As mentioned, developing a key employee successor team serves multiple purposes…primarily it provides you with a “ready-made” buyer.  If done properly, transitioning your ownership to key employees can prove to be best of all scenarios. It allows you to transfer the business “when you want”, to “whom you want and under what conditions” and for the targeted amount of post-tax dollars that you need to sustain your retirement lifestyle. There are many steps in this process to ensure the development and long-term motivation of your key employee successors, however it’s my professional opinion that this strategy generally yields the best results for most owners.

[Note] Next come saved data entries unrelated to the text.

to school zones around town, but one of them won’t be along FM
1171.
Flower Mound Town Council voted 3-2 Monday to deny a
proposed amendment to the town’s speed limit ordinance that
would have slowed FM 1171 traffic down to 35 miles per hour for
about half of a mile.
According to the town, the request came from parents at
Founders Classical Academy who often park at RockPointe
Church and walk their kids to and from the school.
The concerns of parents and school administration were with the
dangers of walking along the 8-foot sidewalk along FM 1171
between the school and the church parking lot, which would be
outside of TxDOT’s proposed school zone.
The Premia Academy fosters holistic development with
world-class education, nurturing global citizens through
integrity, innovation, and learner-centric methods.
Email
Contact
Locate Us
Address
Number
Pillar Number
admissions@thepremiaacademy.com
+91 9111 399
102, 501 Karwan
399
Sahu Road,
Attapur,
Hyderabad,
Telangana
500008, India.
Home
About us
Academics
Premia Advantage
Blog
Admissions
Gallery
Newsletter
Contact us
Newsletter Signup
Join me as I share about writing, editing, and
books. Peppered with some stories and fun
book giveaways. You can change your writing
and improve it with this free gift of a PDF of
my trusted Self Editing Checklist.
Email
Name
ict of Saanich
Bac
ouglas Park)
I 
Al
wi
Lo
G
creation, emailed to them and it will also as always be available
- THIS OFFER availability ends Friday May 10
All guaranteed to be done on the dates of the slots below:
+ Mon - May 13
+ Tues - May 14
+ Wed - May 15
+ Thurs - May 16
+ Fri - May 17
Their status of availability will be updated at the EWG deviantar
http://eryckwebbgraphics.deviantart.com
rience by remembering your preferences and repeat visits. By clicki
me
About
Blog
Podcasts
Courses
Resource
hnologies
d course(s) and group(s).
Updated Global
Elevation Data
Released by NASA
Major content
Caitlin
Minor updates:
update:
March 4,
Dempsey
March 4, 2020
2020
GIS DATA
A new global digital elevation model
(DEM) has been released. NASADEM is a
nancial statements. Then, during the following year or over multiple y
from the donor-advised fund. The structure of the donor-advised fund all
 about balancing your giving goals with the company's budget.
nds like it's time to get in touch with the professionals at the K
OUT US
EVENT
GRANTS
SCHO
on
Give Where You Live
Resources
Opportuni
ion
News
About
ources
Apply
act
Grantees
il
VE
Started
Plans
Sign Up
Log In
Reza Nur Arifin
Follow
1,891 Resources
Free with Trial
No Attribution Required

Lastly, many contractors with family businesses look to “gift” or “sell” their ownership to their business active children. Although this endeavor helps ensure the family’s legacy it comes with many pitfalls and risks which need to be accounted for and addressed in the planning phase.  These include everything from favoritism and low employee moral to outright mutiny.  However, if we’ve done a good job of creating standardized operating systems (value driver #2), including hiring requirements and employee performance standards, it’s possible to bring in, develop and ultimately promote our business active children into a leadership and successor role. As with key employees, there are various tools and techniques which need to be employed to ensure their development and on-going support of the non-family employees.

Putting it All Together

Regardless of revenue, number of employee or overall size, a successful business transition starts with an understanding of your “universal objectives”: “when you want to leave the business”, “how much $$ you need to get out of your business” and “whom do you want to leave the business to”.  By answering these key questions, you can customize a transition strategy which allows you to build transferable value in your business and select the transition strategy that makes the most sense for you. By putting it all together in a comprehensive plan, you’ll be able to leave your business on your terms!